_DIRECTIONS:_ Write the listing below out again word for word, without a single picture.

_DATA LISTING:_
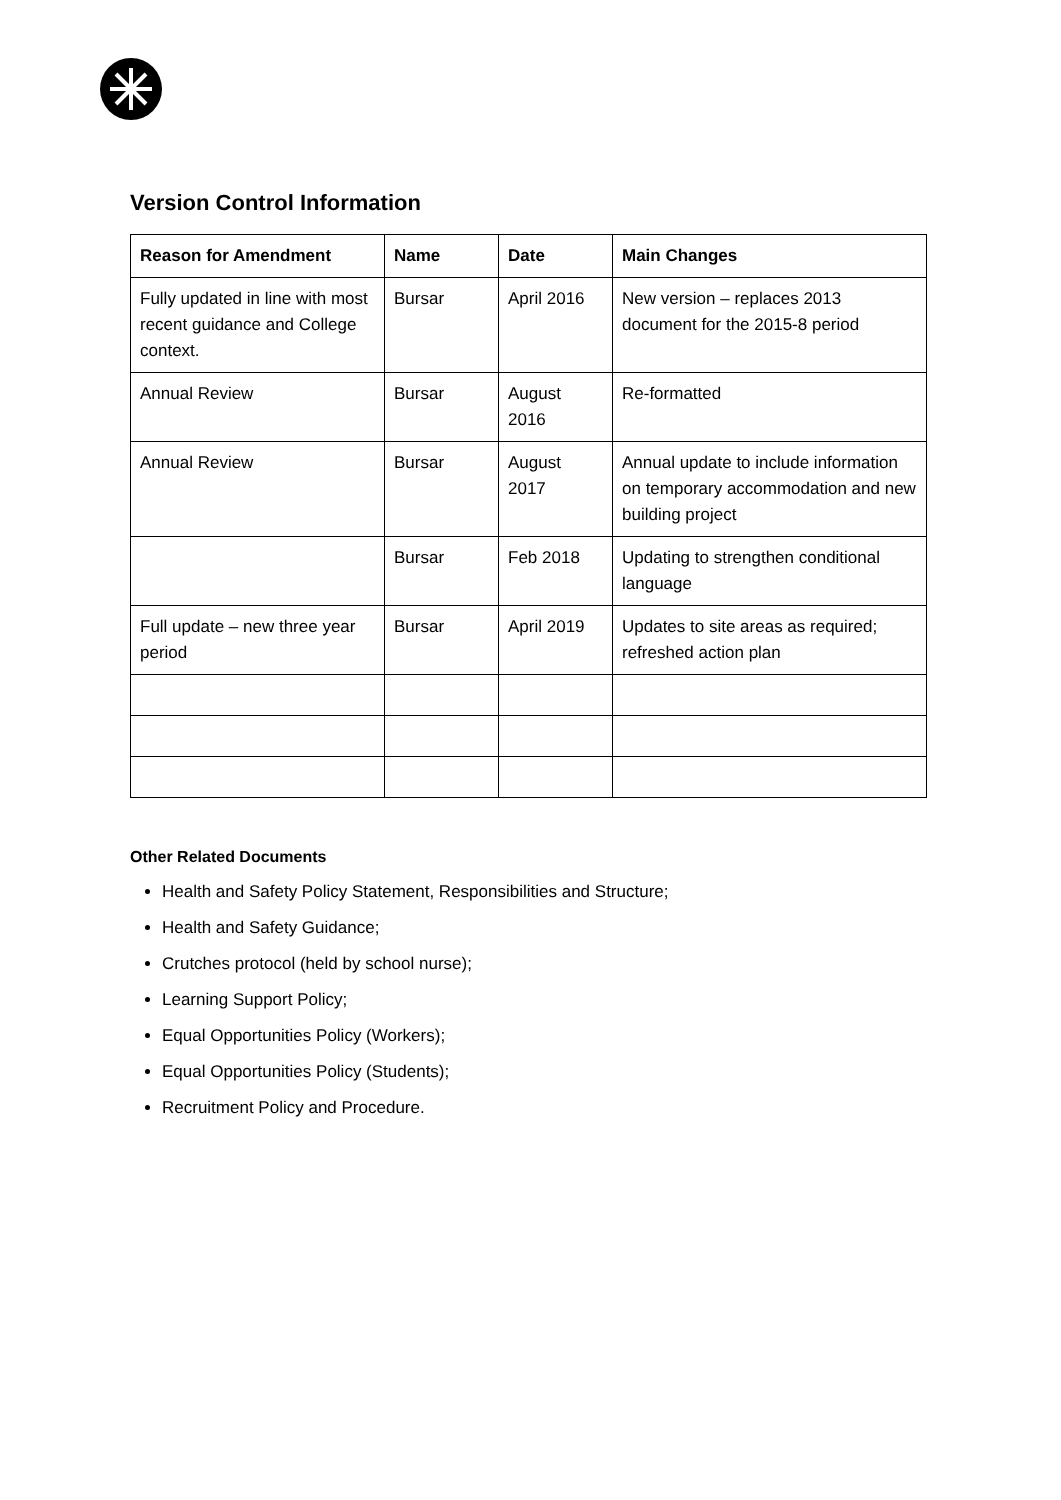Version Control Information
| Reason for Amendment | Name | Date | Main Changes |
| --- | --- | --- | --- |
| Fully updated in line with most recent guidance and College context. | Bursar | April 2016 | New version – replaces 2013 document for the 2015-8 period |
| Annual Review | Bursar | August 2016 | Re-formatted |
| Annual Review | Bursar | August 2017 | Annual update to include information on temporary accommodation and new building project |
| | Bursar | Feb 2018 | Updating to strengthen conditional language |
| Full update – new three year period | Bursar | April 2019 | Updates to site areas as required; refreshed action plan |
Other Related Documents
Health and Safety Policy Statement, Responsibilities and Structure;
Health and Safety Guidance;
Crutches protocol (held by school nurse);
Learning Support Policy;
Equal Opportunities Policy (Workers);
Equal Opportunities Policy (Students);
Recruitment Policy and Procedure.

_THE COMPLETED TASK:_
Version Control Information
| Reason for Amendment | Name | Date | Main Changes |
| --- | --- | --- | --- |
| Fully updated in line with most recent guidance and College context. | Bursar | April 2016 | New version – replaces 2013 document for the 2015-8 period |
| Annual Review | Bursar | August 2016 | Re-formatted |
| Annual Review | Bursar | August 2017 | Annual update to include information on temporary accommodation and new building project |
| | Bursar | Feb 2018 | Updating to strengthen conditional language |
| Full update – new three year period | Bursar | April 2019 | Updates to site areas as required; refreshed action plan |
Other Related Documents
Health and Safety Policy Statement, Responsibilities and Structure;
Health and Safety Guidance;
Crutches protocol (held by school nurse);
Learning Support Policy;
Equal Opportunities Policy (Workers);
Equal Opportunities Policy (Students);
Recruitment Policy and Procedure.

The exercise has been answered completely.